The blanked refuse winding apparatus (10) for continuous label paper according to claim 1, wherein the refuse pressing roller (142) is provided to be swingable about an axis of the releasing roller (142), and a refuse pressing carrying unit (200) configured to press the refuse pressing roller (142) toward the outer circumferential surface (36a) of the blanked refuse (36) wound around the refuse winding shaft (51) is provided.
The blanked refuse winding apparatus for continuous label paper (30) according to claim 1 or 2, wherein guide grooves (142f, 147f) are provided in the releasing roller (147) and the refuse pressing roller (142), and the guide belts (145) separated in axial directions of the releasing roller (147) and the refuse pressing roller (142) are wound around the guide grooves (142f, 147f).

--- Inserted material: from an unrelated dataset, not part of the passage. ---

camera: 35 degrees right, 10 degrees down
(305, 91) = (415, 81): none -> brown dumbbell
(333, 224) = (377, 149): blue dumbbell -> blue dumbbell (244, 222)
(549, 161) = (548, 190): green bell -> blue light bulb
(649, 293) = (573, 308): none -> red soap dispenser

The blanked refuse winding apparatus for continuous label paper according to any one of claims 1 to 3, further comprising a tension regulator (53) provided on a drive side of the refuse winding shaft (51) and configured to adjust a tension applied to the blanked refuse (36).
The blanked refuse winding apparatus for continuous label paper (30) according to any one of claims 1 to 4, further comprising a releasing roller positioning unit (220) configured to adjust a position of an axial center of the releasing roller in a direction orthogonal to a direction in which the axial center of the releasing roller (147) and a line of an axial center of the refuse winding shaft (51) are connected.